Un espacement ou un arrêt de la biothérapie à discuter en RCA
Lorsqu'une biothérapie est instaurée, il faut attendre au minimum six mois pour évaluer son efficacité, a poursuivi le Pr Laurent Guilleminault du CHU de Toulouse. "Il ne faut pas être trop hâtif. Si on a un doute, il faut se donner le temps."
L'évaluation nécessite d'avoir des mesures de plusieurs paramètres avant l'instauration de la biothérapie pour pouvoir apprécier ensuite son effet sur, par priorité, la fréquence et la sévérité des exacerbations ainsi que les hospitalisations, le nombre de cures et/ou la dose cumulée de corticoïdes oraux, les symptômes, la qualité de vie et la fonction respiratoire.
Une fois qu'un asthme sévère est bien contrôlé sous biothérapie, la question de l'espacement des injections voire de l'arrêt peut se poser mais "la littérature étant assez pauvre", le groupe de travail est resté "prudent": il ne recommande pas d'espacement et propose de ne pas arrêter la biothérapie si elle est bien tolérée et efficace.
Le Pr Guilleminault a signalé deux essais en cours, évaluant de manière randomisée l'arrêt de l'omalizumab ou du dupilumab chez des patients traités depuis au moins trois ans, par rapport à la poursuite du traitement, avec un suivi sur deux ans. "On va pouvoir déterminer chez qui on peut arrêter la biothérapie."
Si le patient est toutefois demandeur d'un arrêt, le groupe de travail a laissé "la porte ouverte" et ce doit être discuté en RCA. Toutefois, un arrêt ne pourrait être envisagé que chez un patient traité depuis au moins trois ans, avec un bon contrôle de l'asthme, sans exacerbation au cours de l'année précédente ni prise de corticoïde oral, et avec une fonction respiratoire stable.
Il est en outre "indispensable de s'assurer que le patient comprend les enjeux et les incertitudes" de cet arrêt, avec un risque de perte progressive du contrôle de l'asthme même si le niveau avant la biothérapie ne sera pas retrouvé, une augmentation du traitement de fond voire la reprise de la biothérapie sans savoir si elle aura le même effet et un risque d'aggravation de certaines comorbidités.
Viser l'épargne cortisonique
Enfin, les prochaines recommandations de la SPLF feront le point sur le traitement de fond de l'asthme sévère, avant, pendant et après une biothérapie. La Pr Camille Taillé de l'hôpital Bichat à Paris (AP-HP) a tout d'abord rappelé que les doses de corticostéroïde inhalées (CSI) variaient selon la molécule et le dispositif d'inhalation.

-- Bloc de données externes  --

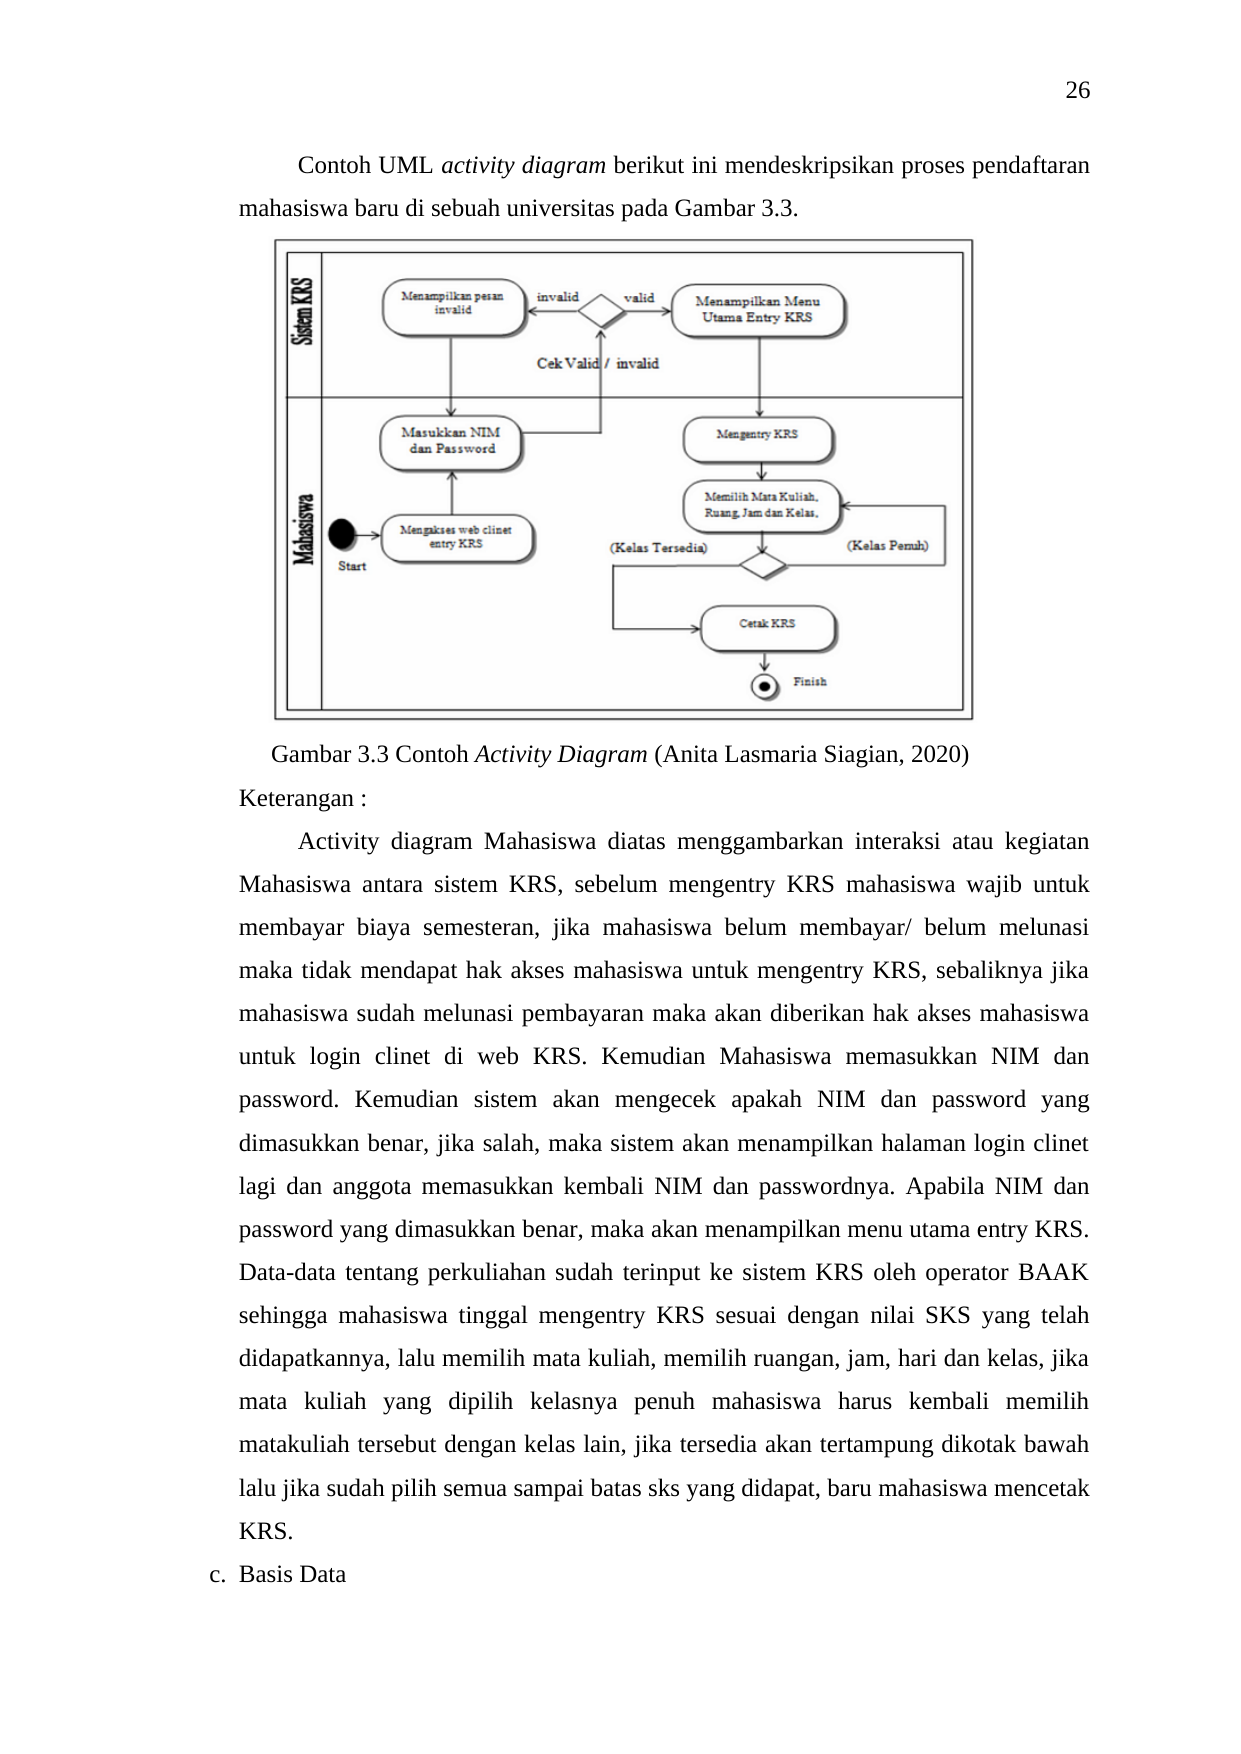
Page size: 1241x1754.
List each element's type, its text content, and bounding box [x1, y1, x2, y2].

text Contoh UML activity diagram berikut ini mendeskripsikan proses pendaftaran mahasiswa baru di sebuah universitas pada Gambar 3.3. [239, 150, 1090, 222]
text Keterangan : [179, 783, 1090, 811]
text Gambar 3.3 Contoh Activity Diagram (Anita Lasmaria Siagian, 2020) [150, 739, 1090, 768]
picture [262, 236, 978, 726]
text Activity diagram Mahasiswa diatas menggambarkan interaksi atau kegiatan Mahasiswa antara sistem KRS, sebelum mengentry KRS mahasiswa wajib untuk membayar biaya semesteran, jika mahasiswa belum membayar/ belum melunasi maka tidak mendapat hak akses mahasiswa untuk mengentry KRS, sebaliknya jika mahasiswa sudah melunasi pembayaran maka akan diberikan hak akses mahasiswa untuk login clinet di web KRS. Kemudian Mahasiswa memasukkan NIM dan password. Kemudian sistem akan mengecek apakah NIM dan password yang dimasukkan benar, jika salah, maka sistem akan menampilkan halaman login clinet lagi dan anggota memasukkan kembali NIM dan passwordnya. Apabila NIM dan password yang dimasukkan benar, maka akan menampilkan menu utama entry KRS. Data-data tentang perkuliahan sudah terinput ke sistem KRS oleh operator BAAK sehingga mahasiswa tinggal mengentry KRS sesuai dengan nilai SKS yang telah didapatkannya, lalu memilih mata kuliah, memilih ruangan, jam, hari dan kelas, jika mata kuliah yang dipilih kelasnya penuh mahasiswa harus kembali memilih matakuliah tersebut dengan kelas lain, jika tersedia akan tertampung dikotak bawah lalu jika sudah pilih semua sampai batas sks yang didapat, baru mahasiswa mencetak KRS. [239, 826, 1090, 1544]
list Basis Data [209, 1559, 1090, 1588]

En l'absence de contrôle avec des CSI à forte dose et un bronchodilatateur bêta-2 mimétique d'action longue (LABA), la question d'une trithérapie, avec l'ajout d'un bronchodilatateur anticholinergique d'action longue (LAMA), semble se poser uniquement chez les patients avec des antécédents d'exacerbation dans l'année précédente.
Le groupe de travail propose, en prévention des exacerbations, d'ajouter l'antibiotique azithromycine en seconde intention, chez les patients non éligibles à une biothérapie mais écarte l'immunothérapie de désensibilisation, principalement contre les acariens, en plus du traitement de fond, avec ou sans biothérapie.

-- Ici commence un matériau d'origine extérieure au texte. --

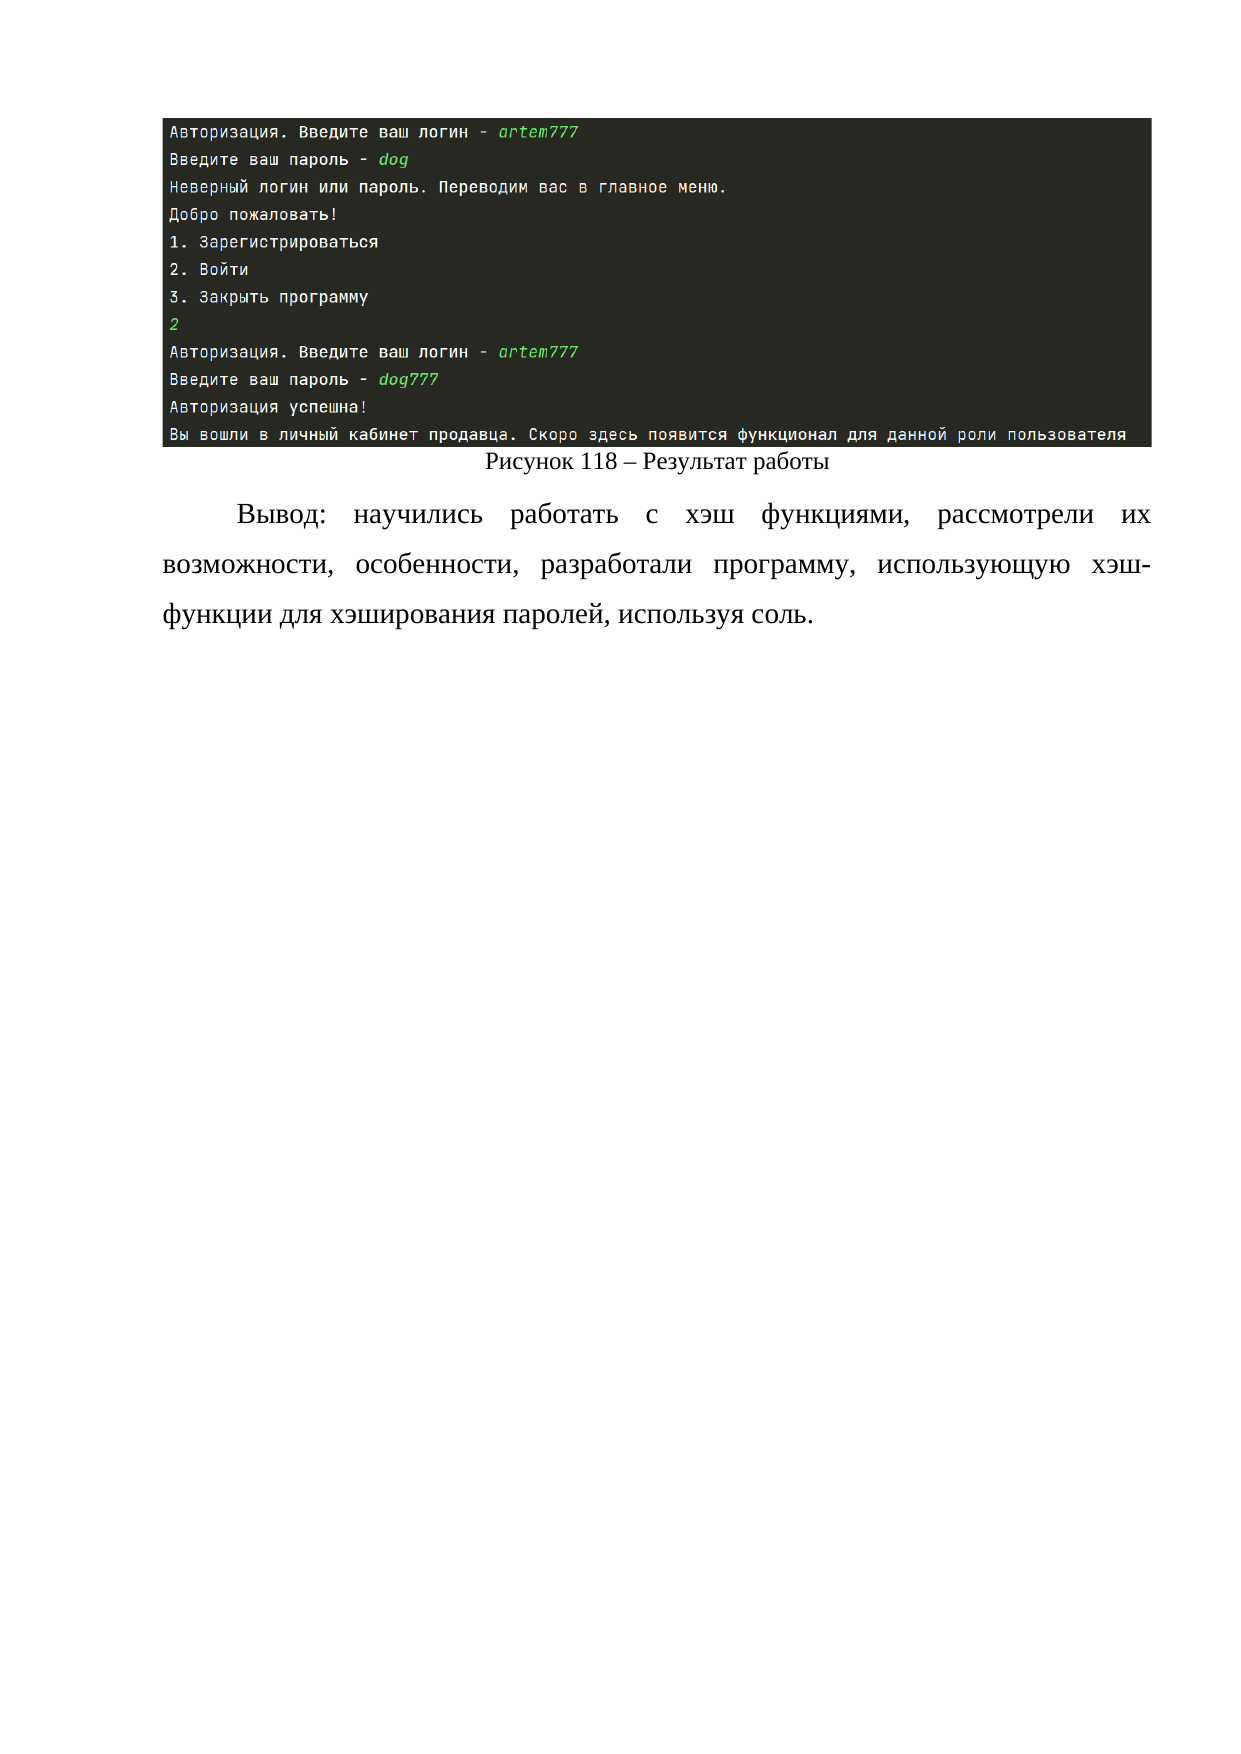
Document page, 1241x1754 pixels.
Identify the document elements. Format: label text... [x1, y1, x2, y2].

picture [162, 118, 1152, 447]
text Вывод: научились работать с хэш функциями, рассмотрели их возможности, особенности, разработали программу, использующую хэш-функции для хэширования паролей, используя соль. [162, 496, 1152, 630]
text Рисунок 118 – Результат работы [162, 447, 1152, 475]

Concernant la corticothérapie orale, elle n'est pas recommandée. "On ne l'écrit pas de manière claire : on ne la propose pas, sauf s'il n'est pas possible d'initier une biothérapie", et dans ce cas, il faut viser une stratégie d'épargne cortisonique, a expliqué la pneumologue.
"La toxicité systémique des corticoïdes oraux est connue depuis longtemps, avec une prise au long cours mais aussi en cumulé avec la répétition de cures courtes", a-t-elle poursuivi, rappelant que les données montrent que la biothérapie favorise l'épargne cortisonique et semble réduire les complications également.
Lorsque l'asthme est contrôlé sous biothérapie, le sevrage des corticoïdes oraux est un objectif majeur. Les CSI à fortes doses ont également des effets délétères en cumulé. Une réduction progressive au cas par cas peut-être envisagée, sous surveillance.
D'après une dépêche publiée dans APMnews le 2 février 2026.